[SUPPLIED TEXT]:
▬▬▬▬▬▬
# PM-30MV power feed



## WyoGreen (Sep 1, 2018)

It's been a couple of months now since I got my new PM-30MV. I'm on my 2nd bucket of chips, so it's time to post about some projects. 1st up is the Z-axis power feed I just completed. I had an old wheelchair power lift that came out of the back of a truck I inherited. It's been sitting in my shop for the last 15 years, so it was time to do something with it. It had a hand-held controller, a relay box, and a couple of 12 volt motors, one of which was a gear reduction unit. I hooked that motor up to a 12 volt power supply, and it rotated at about 114 rpm, which seems to be in the ball-park of recommended speeds from reading other threads on the forumn about this subject.
For now I'm using a 13.6 volt power supply that came out of a test cart that was used for testing mobile telephone equipment in the very early days of mobile phones. It puts out 30 amps, so it's way over-kill for this project, but hey, it was free.

So here's some pictures of the project:

The first picture is of the mounting bracket. The screw slots and large hole allow for adjustment up and down.
	

		
			
		

		
	







This next picture is of the motor mounted on the bracket.





Then comes the drive mechanism. I used a chain drive because I had the components laying around from a CNC router table that I junked out.





And last is a cover prototype that I worked up with the sheet metal brake I finished up as the first thing I built with my new mill. It's a little rough around the edges right now, but a little tweaking here and there and a little paint......  It just slips over the top of the mounting bracket.





Not pictured is the power supply, the relay box, and the hand held controller for running the motor forward and reverse. It all works a treat. I might mention that I shoe-horned a variable speed motor controller into the relay box, so I can change the up/down speed of the Z axis.


----------
▬▬▬▬▬▬
[DATASET SECTION]:
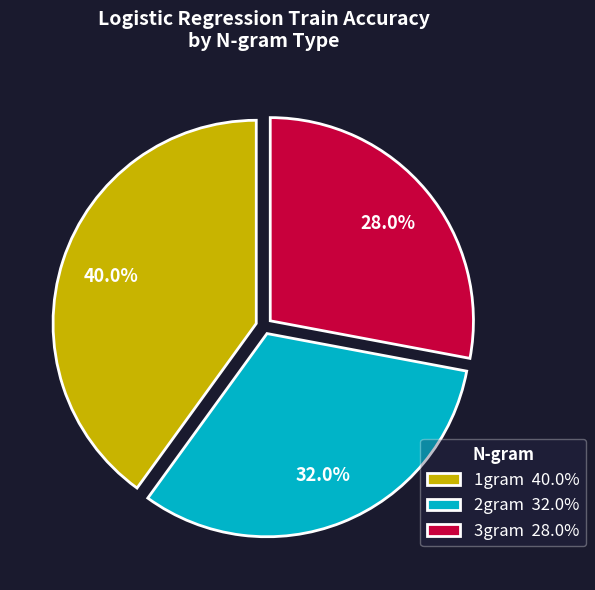

The 1gram slice represents 40% of the pie. True or false?

True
▬▬▬▬▬▬
[ACTIVITIES]:
[A] Summarize the PM-30MV power feed post in two sentences.
[B] Reproduce the PM-30MV power feed post between "This next picture" and "top of the mounting bracket.", inclusive.
The listing is not needed for any of this.

[ANSWERS]:
[A] The poster built a Z-axis power feed for a new PM-30MV using a 12-volt gear reduction motor from an old wheelchair power lift, currently powered by a free 13.6-volt, 30-amp supply. The motor sits on an adjustable bracket and turns the axis through a chain drive, with a prototype sheet-metal cover, a relay box, a hand-held controller for forward and reverse, and a variable speed motor controller for changing the up/down speed.

[B]
This next picture is of the motor mounted on the bracket.





Then comes the drive mechanism. I used a chain drive because I had the components laying around from a CNC router table that I junked out.





And last is a cover prototype that I worked up with the sheet metal brake I finished up as the first thing I built with my new mill. It's a little rough around the edges right now, but a little tweaking here and there and a little paint......  It just slips over the top of the mounting bracket.